* _Exercise_
Resume the press release about the journalism chair appointment at Mississippi University for Women, continuing directly after its final sentence.

FOR IMMEDIATE RELEASE
Aug. 30, 2004
Contact: Anika Mitchell Perkins
(662) 329-7124

Columbus native named MUW Harriet Stark Gibbons Chair in Journalism
  
COLUMBUS, Miss. – After a national search, Columbus native Margaret Mary Henry has joined Mississippi University for Women this fall as the holder of the Harriet Stark Gibbons Chair in Journalism.
   
As holder of the Gibbons Chair, Henry will provide leadership to MUW’s next generation of journalists and establish the reputation of the division of communication throughout the state and the surrounding region.
   
“Although my years as an editor involved many elements of teaching, this is really a new career for me, and I feel exhilarated--like an arrow being shot out of a bow--and my target is to equip students to work in the media as ethical, competent professionals (who meet the deadline!). The Gibbons Chair came open just at the time that I wanted to come back south. I consider this more than a happy coincidence. I feel that I was meant to do this,” she said.
   
Henry, who is fluent in Russian, has 24 years of experience as a translator, writer and editor.
   
>From June 2000 to March 2004, Henry worked with The Christian Science Monitor (Boston) as the Europe editor international desk. She directed coverage of former USSR and Europe, coached writers, edited articles, managed two full-time senior correspondents and 10 to 15 junior free-lancers and ran the desk in the absence of the foreign editor and deputy.
   
She served as editor of AmCham News, the magazine of the American Chamber of Commerce in Russia and writer and/or editor of The Moscow Times (Russia), a Dutch-owned English-language newspaper.
   
Henry was co-editor and translator for the first English editions of Ballet, Russia’s dance magazine.
   
She also served as political reporter and later assistant city editor for The Sun Herald daily newspaper in Biloxi.
   
Her articles have been printed in The New York Times, The Christian Science Monitor, Ms. Magazine and Dance Magazine.
   
She earned her master’s degree in journalism from Medill School Northwestern University with highest distinction and her bachelor’s in Russian magna cum laude from Georgetown University.

Extracted page text data:
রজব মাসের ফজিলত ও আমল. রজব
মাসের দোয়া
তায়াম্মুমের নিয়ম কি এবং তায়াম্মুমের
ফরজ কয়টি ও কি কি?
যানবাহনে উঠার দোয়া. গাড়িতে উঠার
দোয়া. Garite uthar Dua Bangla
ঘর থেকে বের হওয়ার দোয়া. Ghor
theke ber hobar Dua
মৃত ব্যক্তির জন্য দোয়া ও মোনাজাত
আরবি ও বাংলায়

* _Your response_
   
Henry is glad to be back at the place that piqued her curiosity about the world.
   
“For years all I wanted to do was get out of Columbus--and I did--all the way to Russia. It was actually The W that awakened in me this curiosity about the world. At Whitfield Auditorium I got my first glimpse of ballet--it was love at first sight. The interest in ballet led to an interest in Russian ballet and that led to an interest in the rest of Russia's culture and the language itself and on and on.”
   
She later took ballet classes from a W student—Michelle Godfrey (Harmon), who is now a professor in speech.
   
“Her class was as tough as it was wonderful. I have vivid memories of standing at the barre before the enormous, arching windows of the dance studio in the old gym, the sweat pouring off me as I tried to stretch just a little farther. The W also loomed large in my youth in terms of music. I gave my high school senior piano recital at Poindexter, knees and fingers shaking in terror. I got completely lost in the second section of a Chopin nocturne and had a few panicked moments as I found my way back to the main theme. Afterward one of the professors—James Allen, who is still teaching, wryly noted to my teacher: ‘She improvises well.’”
   
Her mother, Margaret B. Henry, worked at The W for 13 years--first as a writer in public information and later as director.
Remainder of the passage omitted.